* _ACTIVITY_: Hunt for the word "markers" across the entries below, copying each line that holds it.
[EXTRACTED RECORDS — start]
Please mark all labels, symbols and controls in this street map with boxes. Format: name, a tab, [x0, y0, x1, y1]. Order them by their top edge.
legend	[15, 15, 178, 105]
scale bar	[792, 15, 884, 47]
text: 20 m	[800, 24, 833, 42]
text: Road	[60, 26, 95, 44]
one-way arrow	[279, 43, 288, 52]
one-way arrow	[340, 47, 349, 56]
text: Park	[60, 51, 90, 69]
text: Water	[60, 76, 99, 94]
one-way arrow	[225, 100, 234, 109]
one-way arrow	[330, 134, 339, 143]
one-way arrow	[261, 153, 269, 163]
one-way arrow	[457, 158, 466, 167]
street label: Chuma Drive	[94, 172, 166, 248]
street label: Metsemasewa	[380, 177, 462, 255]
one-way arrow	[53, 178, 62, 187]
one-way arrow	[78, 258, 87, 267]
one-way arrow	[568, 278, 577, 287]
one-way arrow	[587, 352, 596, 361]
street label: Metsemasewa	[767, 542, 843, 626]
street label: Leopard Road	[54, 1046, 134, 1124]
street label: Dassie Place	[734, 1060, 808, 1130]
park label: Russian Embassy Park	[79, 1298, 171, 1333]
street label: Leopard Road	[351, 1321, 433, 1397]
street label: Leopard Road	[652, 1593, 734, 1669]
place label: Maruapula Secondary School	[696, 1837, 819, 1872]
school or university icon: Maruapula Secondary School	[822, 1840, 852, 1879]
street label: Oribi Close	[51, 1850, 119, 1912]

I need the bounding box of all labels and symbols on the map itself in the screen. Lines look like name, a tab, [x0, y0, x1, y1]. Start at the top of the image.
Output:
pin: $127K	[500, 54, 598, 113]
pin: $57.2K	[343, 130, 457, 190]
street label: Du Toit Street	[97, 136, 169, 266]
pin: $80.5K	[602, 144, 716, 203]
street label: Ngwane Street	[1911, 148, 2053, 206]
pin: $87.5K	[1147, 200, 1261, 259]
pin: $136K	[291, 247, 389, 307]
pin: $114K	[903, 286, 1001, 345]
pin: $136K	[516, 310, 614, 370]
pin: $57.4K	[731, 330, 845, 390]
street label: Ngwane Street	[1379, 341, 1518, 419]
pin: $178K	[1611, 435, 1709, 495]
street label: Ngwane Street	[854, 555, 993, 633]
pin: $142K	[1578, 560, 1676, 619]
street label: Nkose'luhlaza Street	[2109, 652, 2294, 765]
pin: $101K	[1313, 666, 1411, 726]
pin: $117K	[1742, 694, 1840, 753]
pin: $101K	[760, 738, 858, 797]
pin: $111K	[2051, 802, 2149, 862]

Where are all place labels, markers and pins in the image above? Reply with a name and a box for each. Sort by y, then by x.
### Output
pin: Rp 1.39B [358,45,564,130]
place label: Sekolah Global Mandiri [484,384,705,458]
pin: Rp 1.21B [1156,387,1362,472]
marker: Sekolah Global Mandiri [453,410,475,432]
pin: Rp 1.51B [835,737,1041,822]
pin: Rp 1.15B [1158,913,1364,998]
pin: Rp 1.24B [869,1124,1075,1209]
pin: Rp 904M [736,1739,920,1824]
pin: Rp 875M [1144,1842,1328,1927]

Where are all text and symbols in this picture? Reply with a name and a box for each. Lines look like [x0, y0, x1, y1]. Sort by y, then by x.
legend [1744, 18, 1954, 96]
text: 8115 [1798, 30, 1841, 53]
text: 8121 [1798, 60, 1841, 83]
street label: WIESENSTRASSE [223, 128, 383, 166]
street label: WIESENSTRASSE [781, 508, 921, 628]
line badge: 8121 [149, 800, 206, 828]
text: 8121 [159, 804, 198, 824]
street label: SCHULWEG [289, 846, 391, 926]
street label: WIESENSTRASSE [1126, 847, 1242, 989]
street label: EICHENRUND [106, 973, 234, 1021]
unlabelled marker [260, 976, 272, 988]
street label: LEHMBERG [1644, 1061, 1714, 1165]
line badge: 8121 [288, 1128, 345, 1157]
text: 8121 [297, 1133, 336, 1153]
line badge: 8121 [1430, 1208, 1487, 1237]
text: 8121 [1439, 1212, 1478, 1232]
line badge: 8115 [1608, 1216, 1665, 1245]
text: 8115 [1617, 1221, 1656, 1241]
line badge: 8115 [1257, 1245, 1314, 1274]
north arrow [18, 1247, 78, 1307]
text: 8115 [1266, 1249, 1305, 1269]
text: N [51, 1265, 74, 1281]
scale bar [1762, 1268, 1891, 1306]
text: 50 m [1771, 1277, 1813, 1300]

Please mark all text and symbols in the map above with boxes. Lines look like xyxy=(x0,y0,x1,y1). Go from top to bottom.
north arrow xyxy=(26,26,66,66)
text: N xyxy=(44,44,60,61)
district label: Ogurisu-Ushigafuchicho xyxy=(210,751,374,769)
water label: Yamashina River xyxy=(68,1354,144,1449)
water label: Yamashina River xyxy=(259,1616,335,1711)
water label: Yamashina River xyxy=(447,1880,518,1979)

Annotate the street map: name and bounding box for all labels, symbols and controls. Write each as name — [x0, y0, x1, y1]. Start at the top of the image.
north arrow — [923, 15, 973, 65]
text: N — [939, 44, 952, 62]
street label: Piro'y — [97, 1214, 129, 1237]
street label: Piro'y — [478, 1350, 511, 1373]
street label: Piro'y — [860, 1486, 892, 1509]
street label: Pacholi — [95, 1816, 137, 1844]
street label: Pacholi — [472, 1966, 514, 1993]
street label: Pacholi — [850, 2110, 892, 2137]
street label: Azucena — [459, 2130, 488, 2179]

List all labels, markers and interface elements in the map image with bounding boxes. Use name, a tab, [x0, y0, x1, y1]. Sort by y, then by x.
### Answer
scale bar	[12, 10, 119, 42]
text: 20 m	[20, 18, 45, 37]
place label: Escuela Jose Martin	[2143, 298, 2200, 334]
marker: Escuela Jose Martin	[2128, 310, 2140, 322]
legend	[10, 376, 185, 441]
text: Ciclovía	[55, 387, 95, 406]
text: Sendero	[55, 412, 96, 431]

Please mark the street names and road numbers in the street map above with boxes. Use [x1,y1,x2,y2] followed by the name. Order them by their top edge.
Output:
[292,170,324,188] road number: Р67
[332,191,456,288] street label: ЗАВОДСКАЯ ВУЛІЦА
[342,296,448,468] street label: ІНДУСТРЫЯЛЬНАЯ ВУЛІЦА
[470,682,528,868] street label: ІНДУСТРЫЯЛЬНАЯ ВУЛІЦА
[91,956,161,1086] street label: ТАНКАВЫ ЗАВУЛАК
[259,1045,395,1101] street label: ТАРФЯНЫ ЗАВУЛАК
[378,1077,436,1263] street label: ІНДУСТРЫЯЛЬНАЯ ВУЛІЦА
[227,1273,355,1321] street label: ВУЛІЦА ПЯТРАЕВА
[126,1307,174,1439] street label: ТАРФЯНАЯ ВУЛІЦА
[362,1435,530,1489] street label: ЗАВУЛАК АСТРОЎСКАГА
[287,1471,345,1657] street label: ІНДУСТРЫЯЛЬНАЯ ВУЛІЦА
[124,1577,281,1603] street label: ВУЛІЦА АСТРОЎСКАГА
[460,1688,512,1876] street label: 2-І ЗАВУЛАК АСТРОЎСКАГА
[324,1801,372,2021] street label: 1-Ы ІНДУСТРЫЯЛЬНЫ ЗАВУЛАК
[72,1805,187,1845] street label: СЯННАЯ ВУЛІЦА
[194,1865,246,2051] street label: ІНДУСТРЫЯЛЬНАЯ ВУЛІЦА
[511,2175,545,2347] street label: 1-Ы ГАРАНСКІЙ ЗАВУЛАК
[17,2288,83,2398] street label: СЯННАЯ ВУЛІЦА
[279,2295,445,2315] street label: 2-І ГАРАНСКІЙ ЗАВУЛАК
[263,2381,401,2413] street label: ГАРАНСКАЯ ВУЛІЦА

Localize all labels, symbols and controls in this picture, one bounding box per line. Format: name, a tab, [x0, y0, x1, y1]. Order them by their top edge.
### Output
[EXTRACTED RECORDS — finish]
* _SOLVED PROBLEM_:
Where are all place labels, markers and pins in the image above? Reply with a name and a box for each. Sort by y, then by x.
List all labels, markers and interface elements in the map image with bounding boxes. Use name, a tab, [x0, y0, x1, y1]. Sort by y, then by x.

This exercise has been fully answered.